- _SOURCE DATA_:
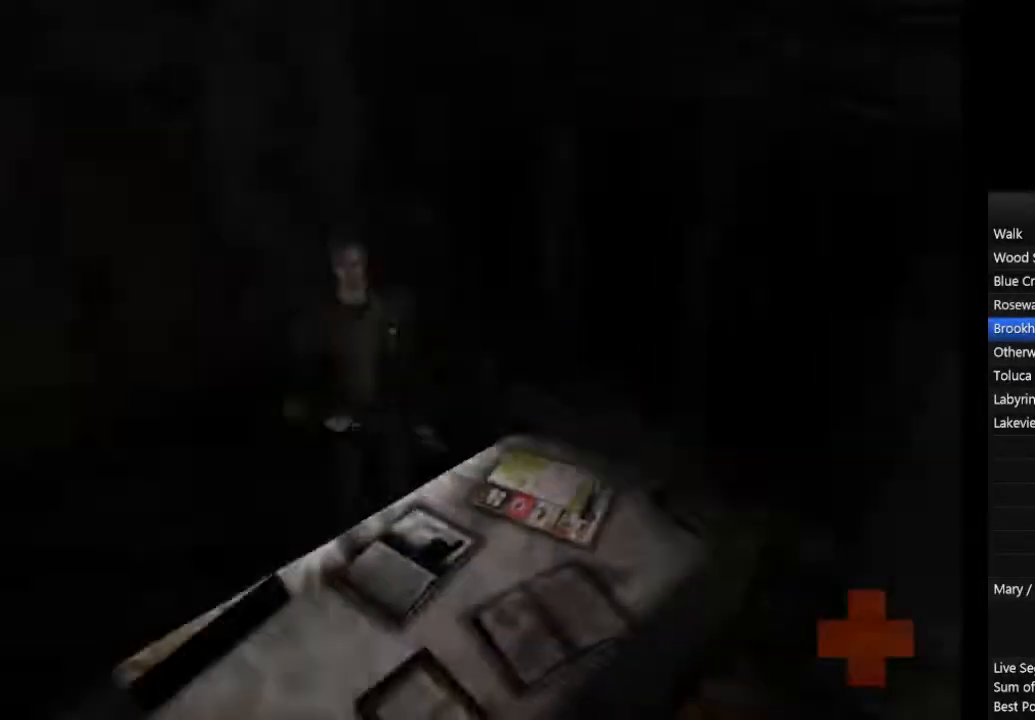
{"buttons": ["CROSS", "CIRCLE"], "left_stick": "up-left", "right_stick": "center", "events": [[33, "R2", "up"], [200, "left_stick", "up-left"], [367, "CROSS", "down"], [433, "CROSS", "up"], [500, "CROSS", "down"]]}
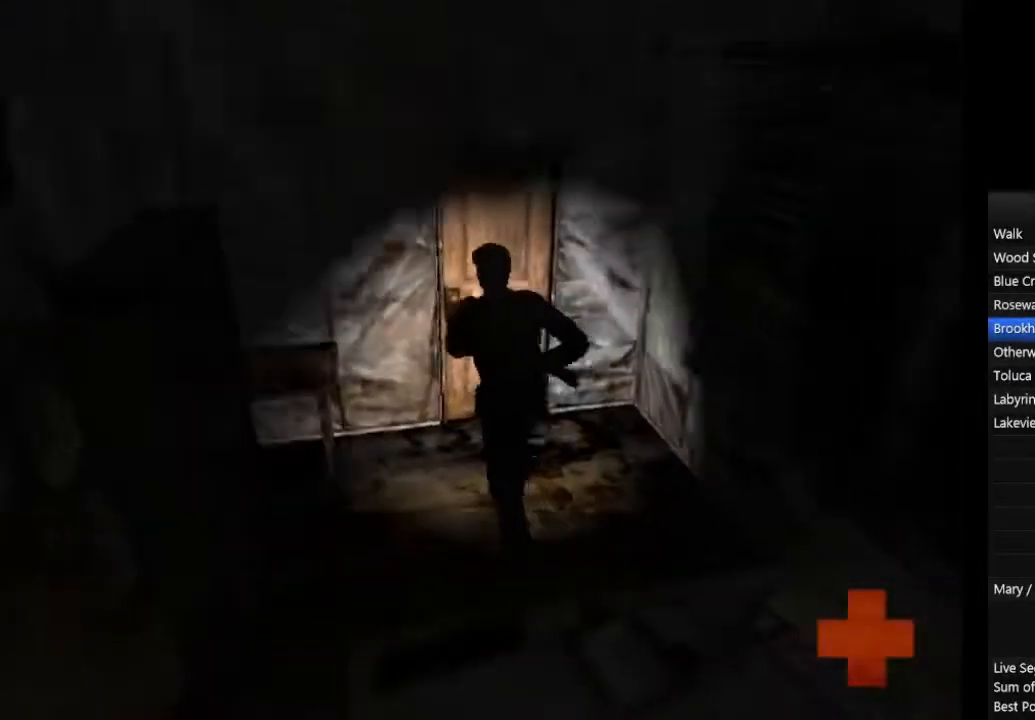
{"buttons": ["CIRCLE"], "left_stick": "up", "right_stick": "center", "events": [[67, "CROSS", "up"], [100, "CROSS", "down"], [167, "CROSS", "up"], [200, "CROSS", "down"], [200, "left_stick", "up"], [267, "CROSS", "up"], [300, "CROSS", "down"], [367, "CROSS", "up"]]}
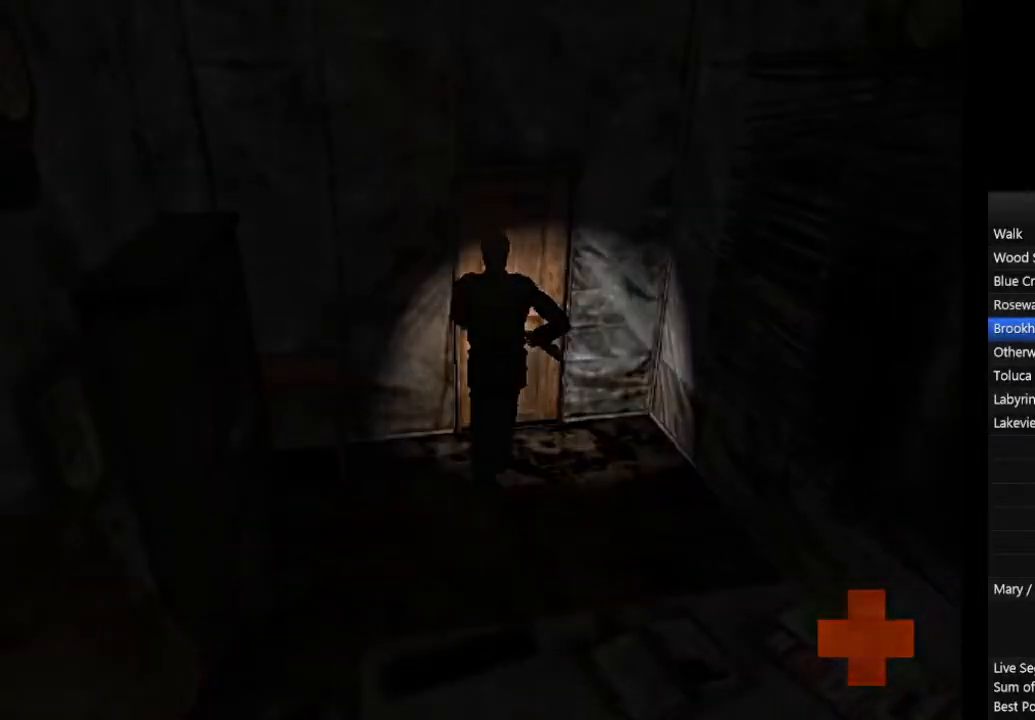
{"buttons": ["CIRCLE"], "left_stick": "down", "right_stick": "center", "events": [[100, "left_stick", "down"]]}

- _TASK REQUIREMENTS_: In your copy of the listing above, reproduce each line exactly and omit all pictures.

- _EXERCISE RESPONSE_:
{"buttons": ["CROSS", "CIRCLE"], "left_stick": "up-left", "right_stick": "center", "events": [[33, "R2", "up"], [200, "left_stick", "up-left"], [367, "CROSS", "down"], [433, "CROSS", "up"], [500, "CROSS", "down"]]}
{"buttons": ["CIRCLE"], "left_stick": "up", "right_stick": "center", "events": [[67, "CROSS", "up"], [100, "CROSS", "down"], [167, "CROSS", "up"], [200, "CROSS", "down"], [200, "left_stick", "up"], [267, "CROSS", "up"], [300, "CROSS", "down"], [367, "CROSS", "up"]]}
{"buttons": ["CIRCLE"], "left_stick": "down", "right_stick": "center", "events": [[100, "left_stick", "down"]]}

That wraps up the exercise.